Lessons aplenty preserved in past
Anniversaries are links in a chain reaching back through time to an event of significance.
While 171 years might be less than a drop in the bucket of time, it's our drop, and Nelsonians have good reason to look back with pride on 17 decades of settlement, while also seeking out lessons from the past as we continue to evolve.
Nelson Anniversary Day does not mark the first encounter between Maori and Pakeha or the arrival of the first European ship to the new colony. It fixes, however, on the arrival of the first main immigrant ship, the Fifeshire, on February 1, 1842.
Three months earlier, the Whitby, Will Watch and Arrow had anchored in Nelson's safe haven, bringing the first group of pioneer settlers who were charged with paving the way for the influx to come.
Those wishing to flesh out their understanding of the making of Nelson will find rich sources of information in the region's libraries - though the totally unsatisfactory state of the provincial museum's vitally important research facility at Isel Park is a cause of anxiety.
If books such as Nelson: A History of Settlement by Ruth Allan or the much later Nelson, A Regional History, by Jim McAloon, are the tall ships of our history, then the extensive newspaper, photographic and other collections housed in unsafe premises at Isel Park are the supplies and provisions so vital to all on board.
Our councils need to show greater commitment to their obligation to protect them.
Just as important as the pioneer histories are to telling the story of Nelson is the information revealed through the regional iwi Treaty claim process.
The reports published following Waitangi Tribunal hearings add significantly to the official settler-oriented record from our past. Lessons based on them should be required reading for anyone with an interest in Nelson, and covered as part of the school curriculum.
While we rarely feel that we are part of tomorrow's history as we go about our business day by day, we all have our part to play in making Nelson what it is and what it will become.
It is interesting to note that, as our population, knowledge and collective wealth has grown, it seems increasingly difficult for our council leaders to get things done.

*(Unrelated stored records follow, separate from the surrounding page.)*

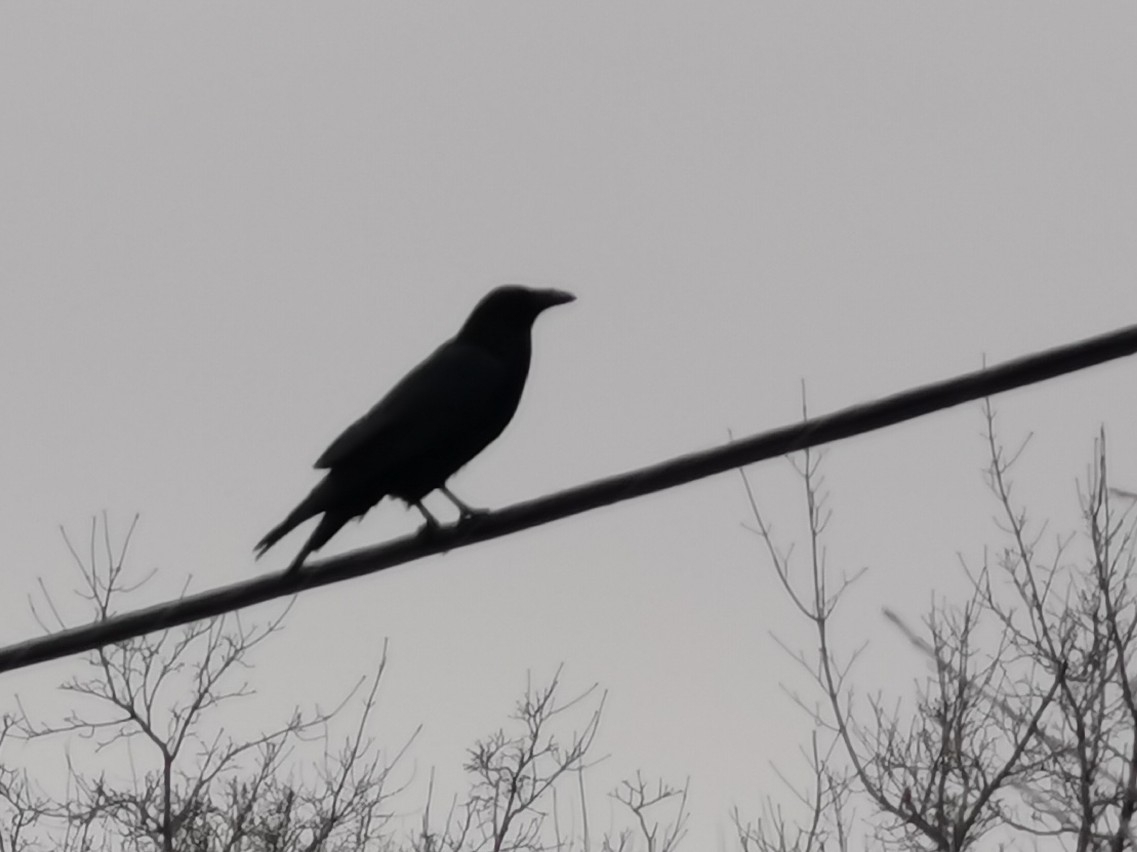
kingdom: Animalia
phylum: Chordata
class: Aves
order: Passeriformes
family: Corvidae
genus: Corvus
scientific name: Corvus corax
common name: Common raven
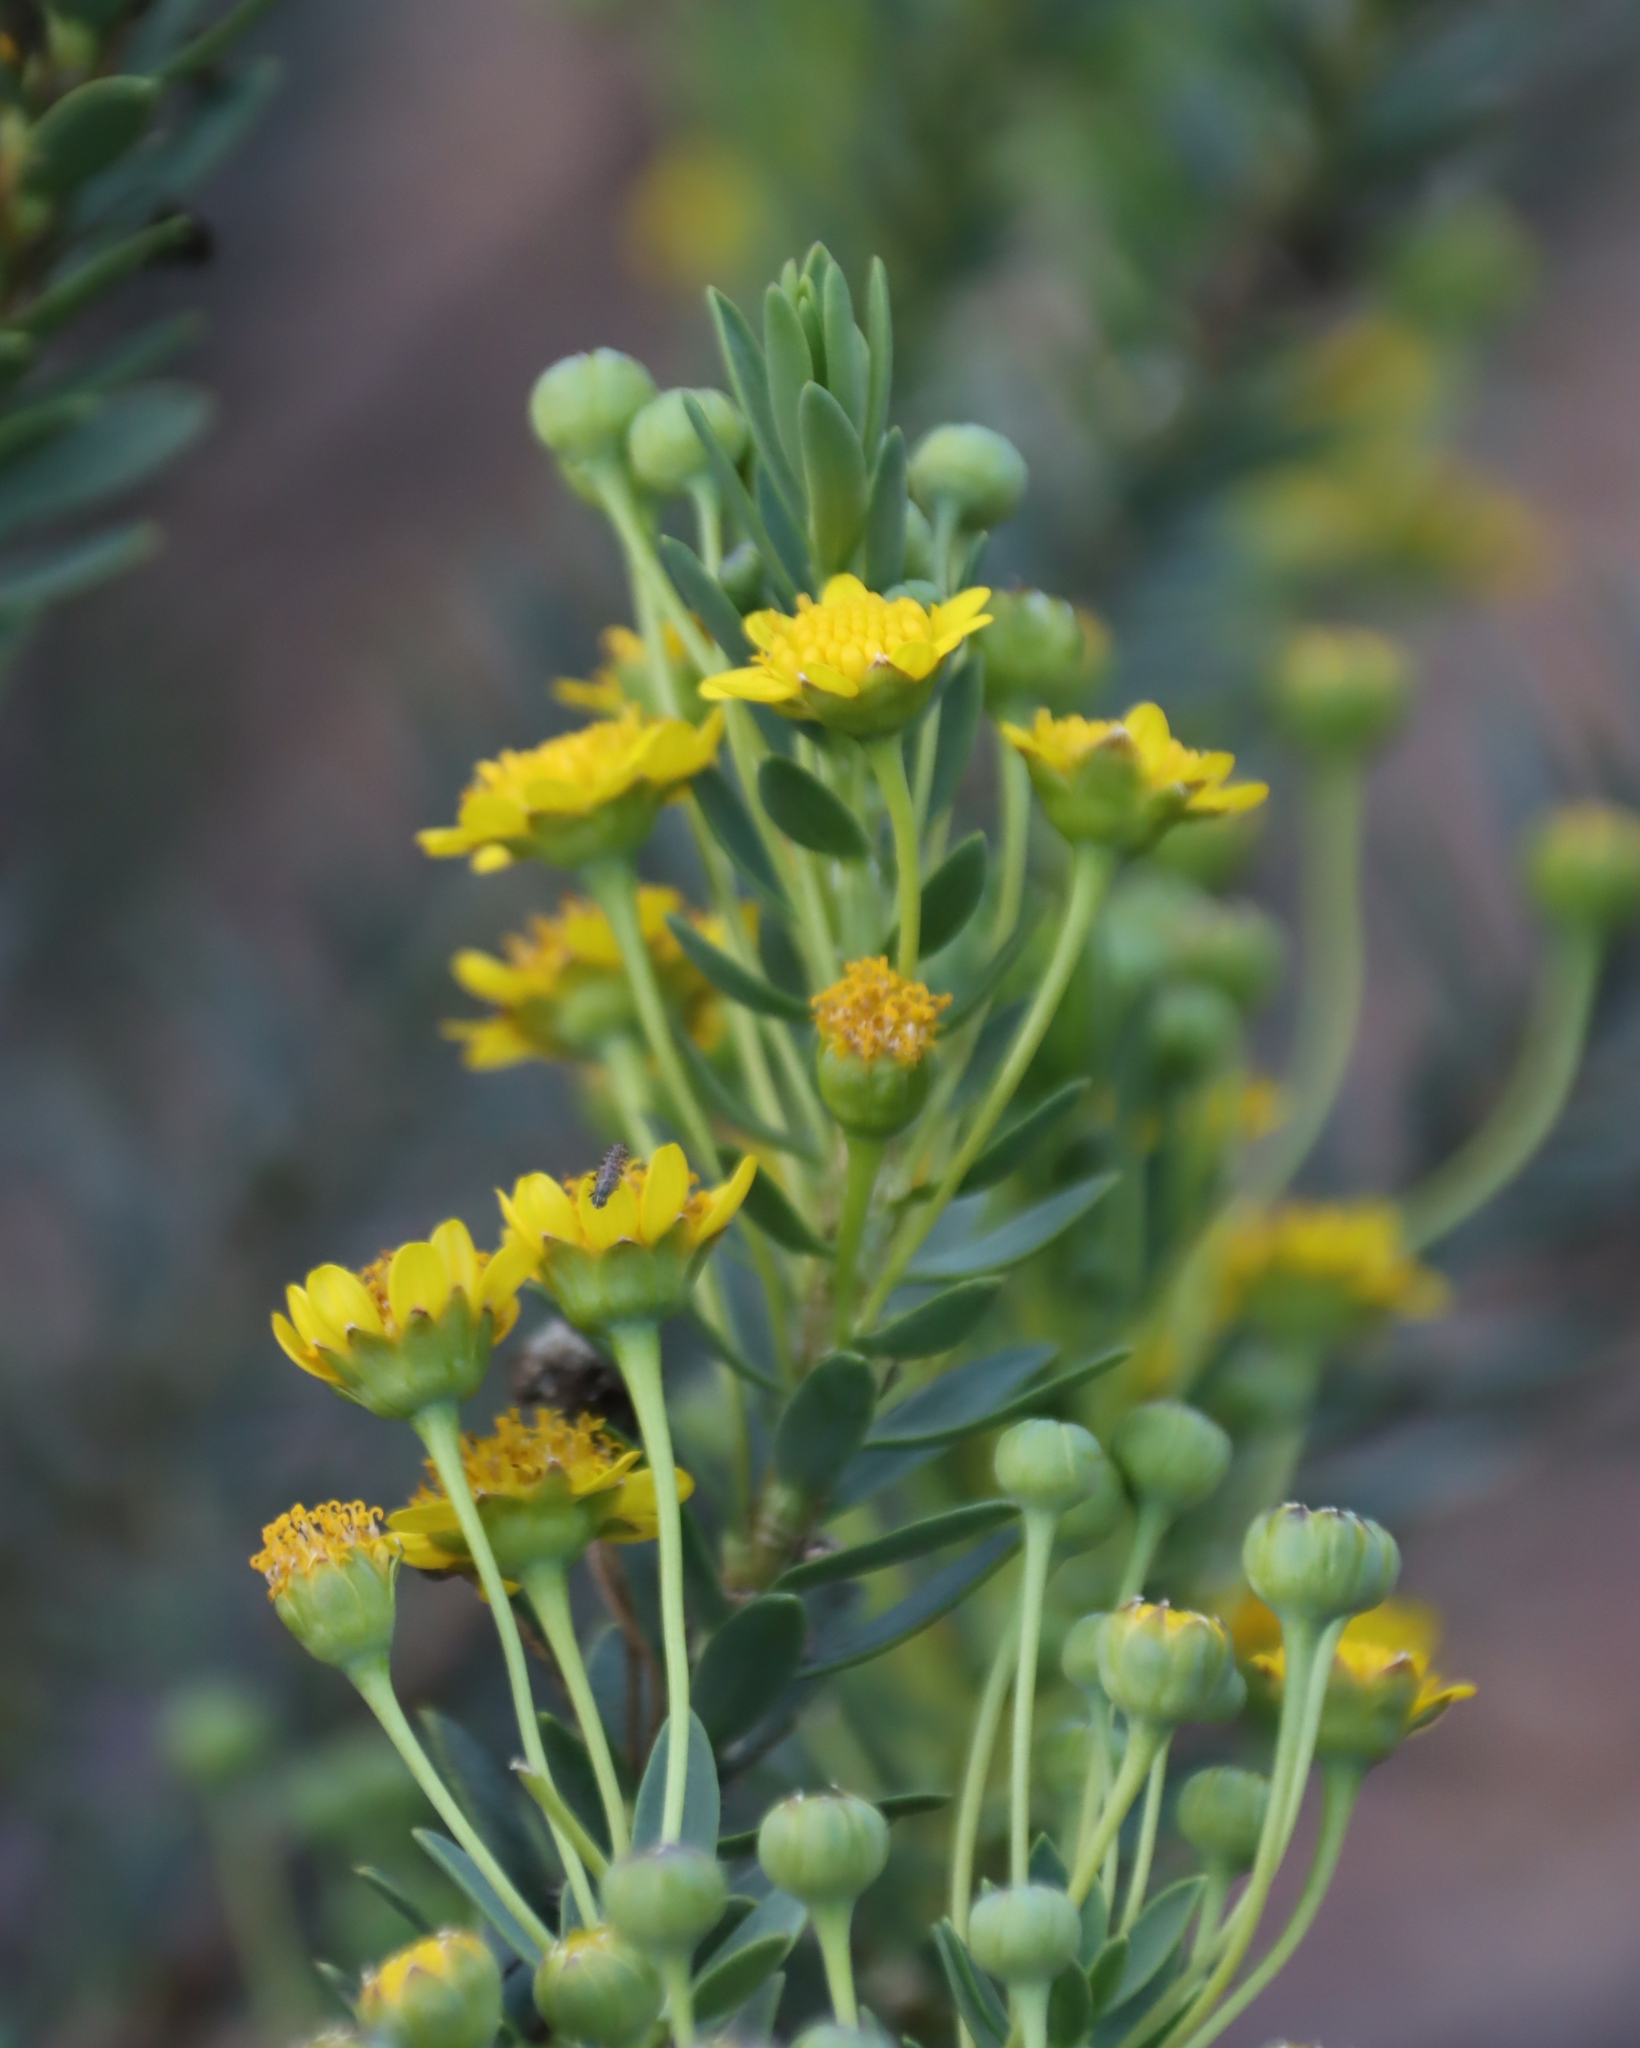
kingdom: Plantae
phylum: Tracheophyta
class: Magnoliopsida
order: Asterales
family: Asteraceae
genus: Euryops
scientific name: Euryops lateriflorus
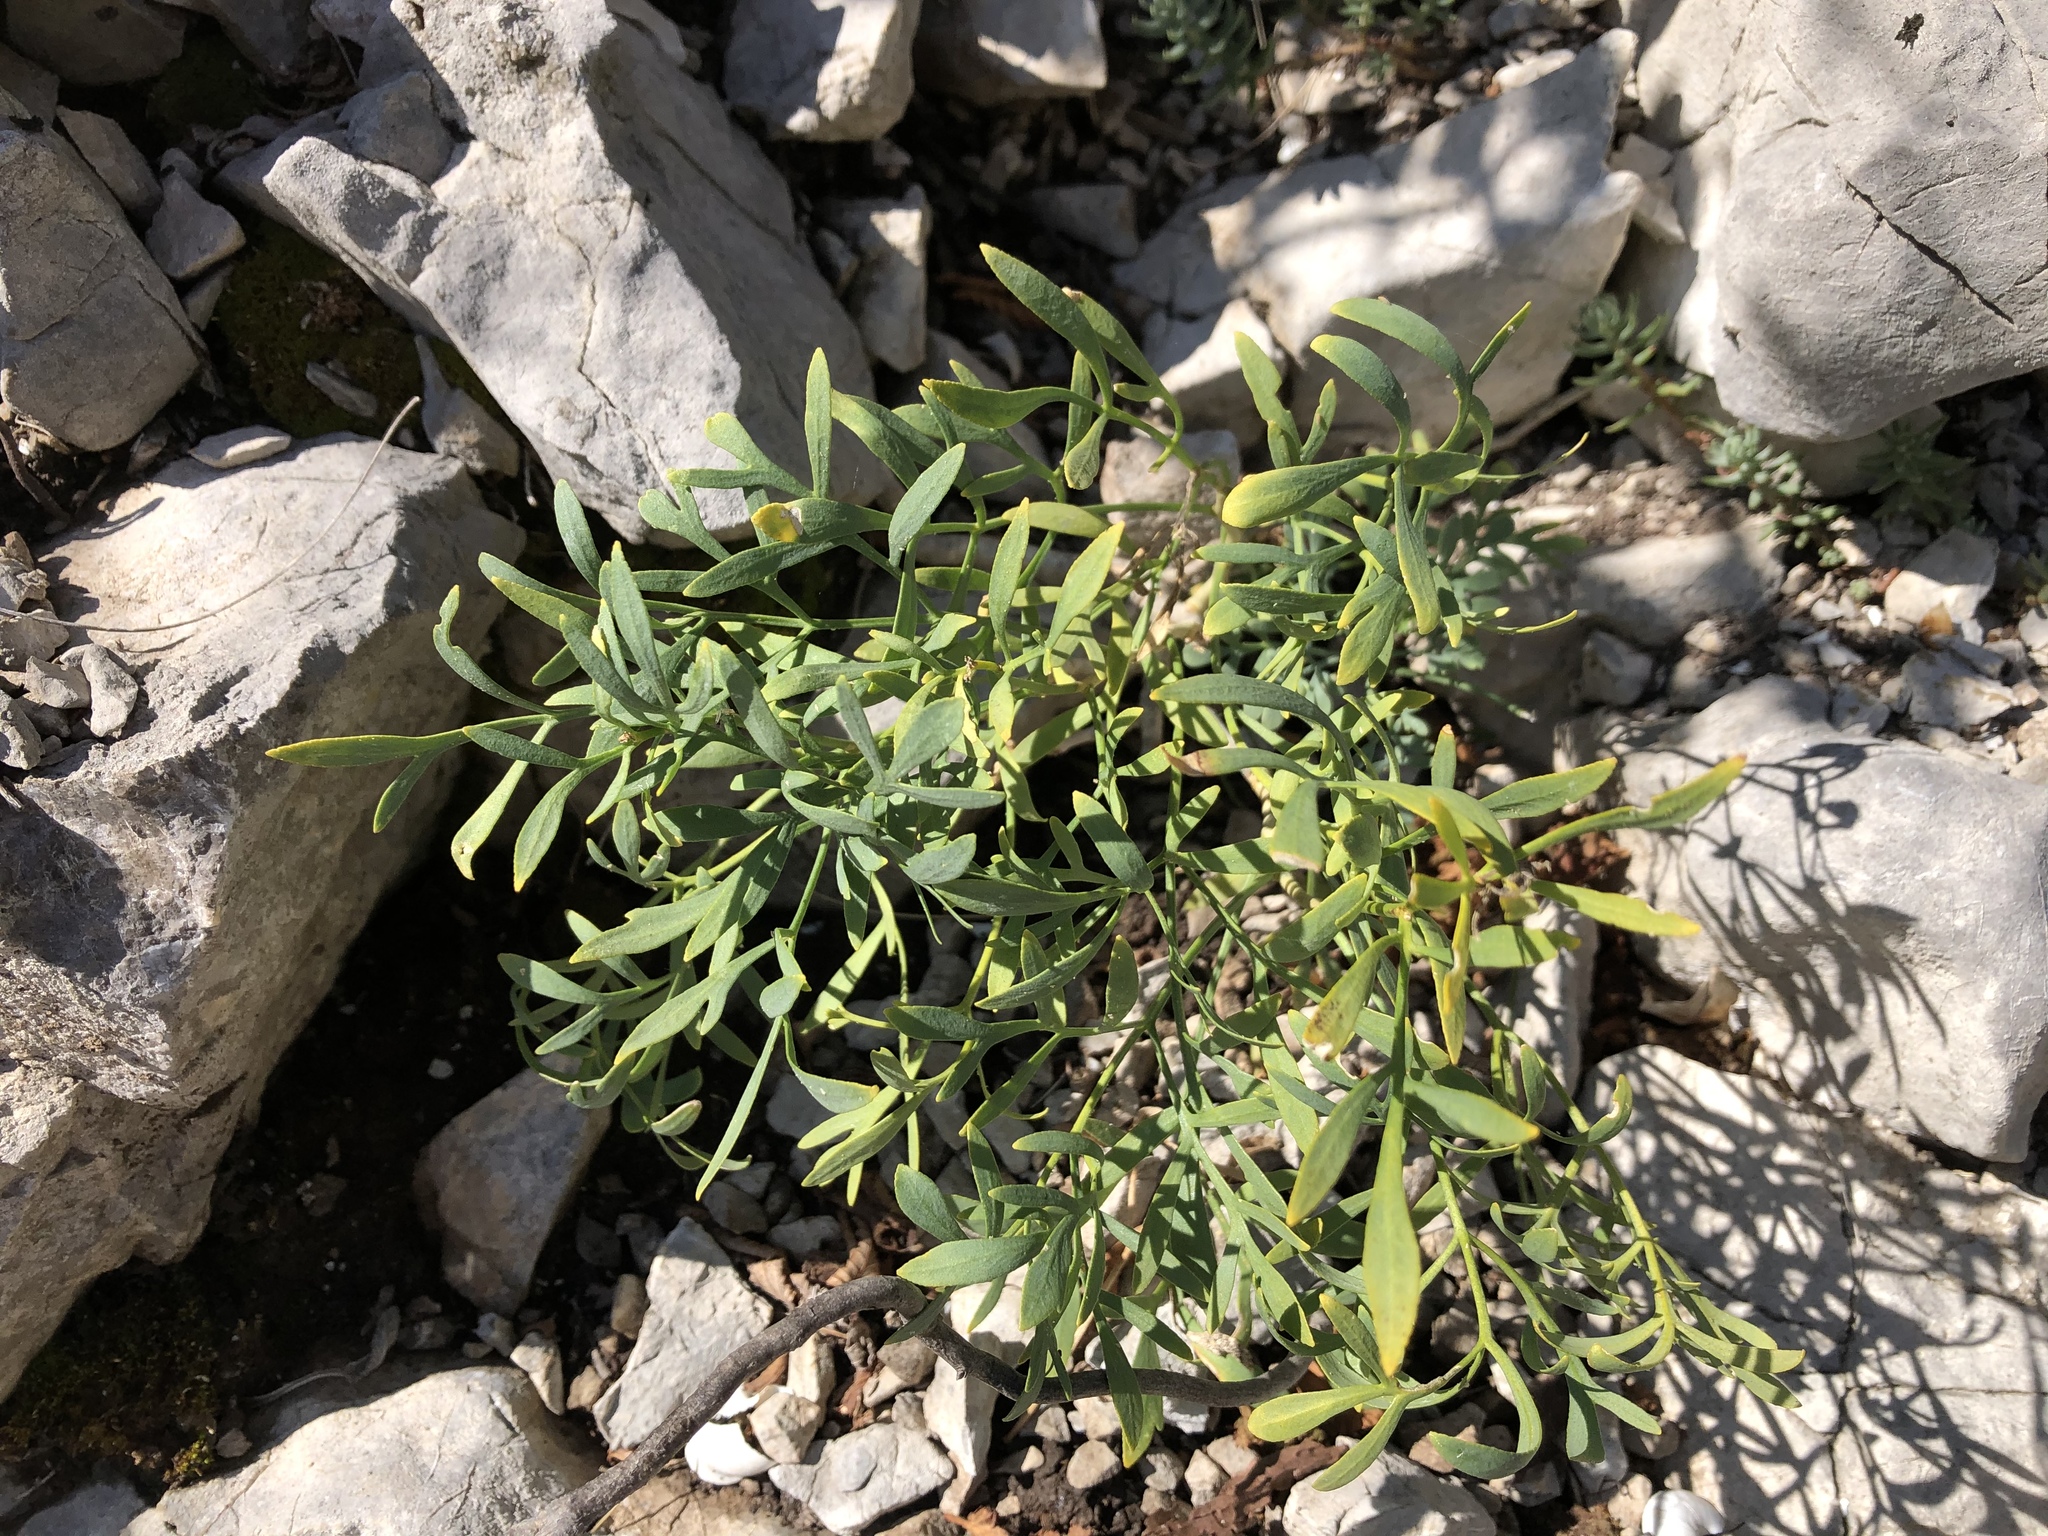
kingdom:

The early pages of history are full of achievement and virtually entire communities banding together to ensure necessary facilities were built. This approach seems in marked contrast to today's climate of negativity and division, even in a time of wealth and comfort when compared with the settlement's earliest decades.
As well as looking back on what has been, today's public holiday offers a chance for us to sit back and reflect on what we have in the here and now. Today's special anniversary day issue of the Nelson Mail has been about celebrating some of the many things, large and small, that we love about the region.
It is easy to drift along and take things for granted. In truth, Nelson's cup is very much more than half full when compared with most parts of the world. We have much to be thankful for.